O pescador, que ia com um fueiro na mão, não teve outro remédio senão malhar a bom malhar nas pernas do suplicante.
– Vós também quereis?
– Se faz favor.
– Estas são as minhas pernas. Muito obrigado, patrón – gaitou o primeiro.
– E estas as minhas. E estas as minhas.
Repetiam-se uns aos outros, como se estivessem a ser desembrulhados. O pescador ria-se a bom rir, enquanto eles iam arribando, tem-te-não-caias.

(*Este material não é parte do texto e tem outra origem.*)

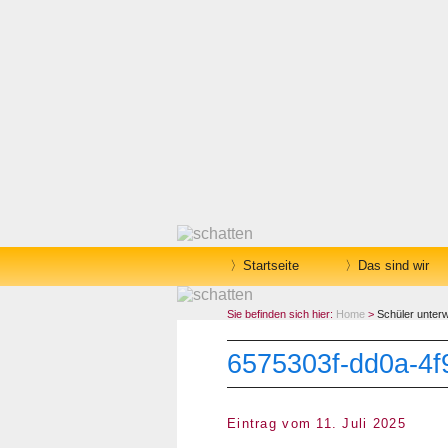
Startseite
Das sind wir
Sie befinden sich hier:
Home
>
Schüler unter
6575303f-dd0a-4f
Eintrag vom 11. Juli 2025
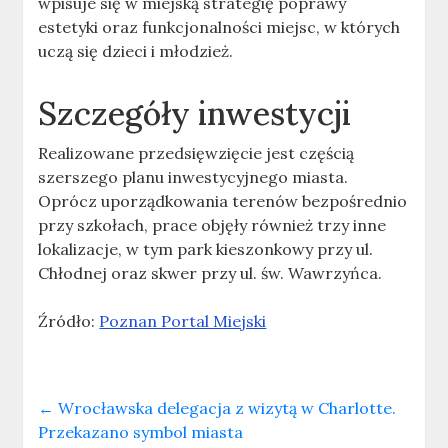
wpisuje się w miejską strategię poprawy
estetyki oraz funkcjonalności miejsc, w których
uczą się dzieci i młodzież.
Szczegóły inwestycji
Realizowane przedsięwzięcie jest częścią
szerszego planu inwestycyjnego miasta.
Oprócz uporządkowania terenów bezpośrednio
przy szkołach, prace objęły również trzy inne
lokalizacje, w tym park kieszonkowy przy ul.
Chłodnej oraz skwer przy ul. św. Wawrzyńca.
Źródło:
Poznan Portal Miejski
←
Wrocławska delegacja z wizytą w Charlotte.
Przekazano symbol miasta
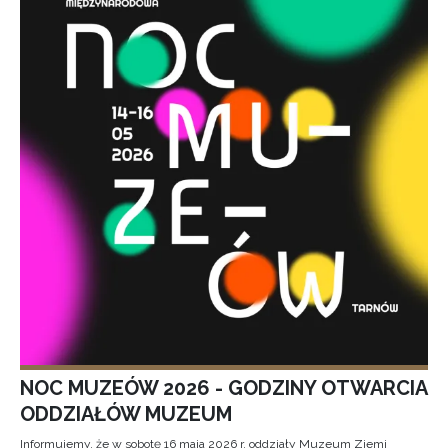
NOC MUZEÓW 2026 - GODZINY OTWARCIA
ODDZIAŁÓW MUZEUM
Informujemy, że w sobotę 16 maja 2026 r. oddziały Muzeum Ziemi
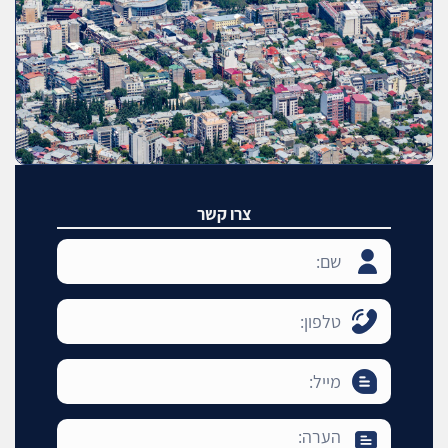
צרו קשר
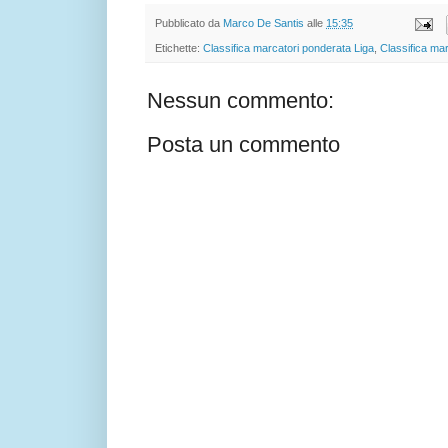
Pubblicato da
Marco De Santis
alle
15:35
Etichette:
Classifica marcatori ponderata Liga
,
Classifica ma
Nessun commento:
Posta un commento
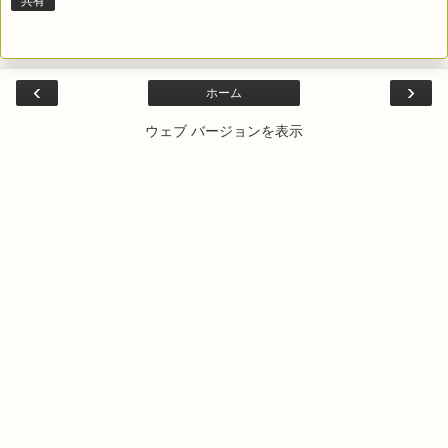
共有
‹
›
ホーム
ウェブ バージョンを表示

E. depois de codearem, foram-se dali à procura de trabalho que não custou a arranjar, pois eram sãos como peros e tinham boa cara. Etc.,etc., até que chegou o Verão e o trabalho começou a escassear. Continuavam unidos, porém. Para o que desse e viesse.
in Douro – Estudos e Documentos, Outubro 2004
António Cabral [1931-2007] foi um poeta, ficcionista, cronista, ensaísta, dramaturgo, etnógrafo e divulgador da cultura popular portuguesa.
Orlando Miranda
Sempre o Douro de quem lá nasceu e quem nele trabalhou, contado na sua linguagem mais popular, com o conhecimento profundo da sua antropologia.
Obrigado por mais este texto, próprio para ser contado à lareira que se aproxima.
Alzira Cabral
Como vai estimado amigo? Contei estas histórias ao meu neto. teria ele uns seis ou sete anos, que adorou. No dia seguinte, ao acordar, pediu-me que voltasse a contar aquela história muito burra.
Um abraço extensivo a toda a família.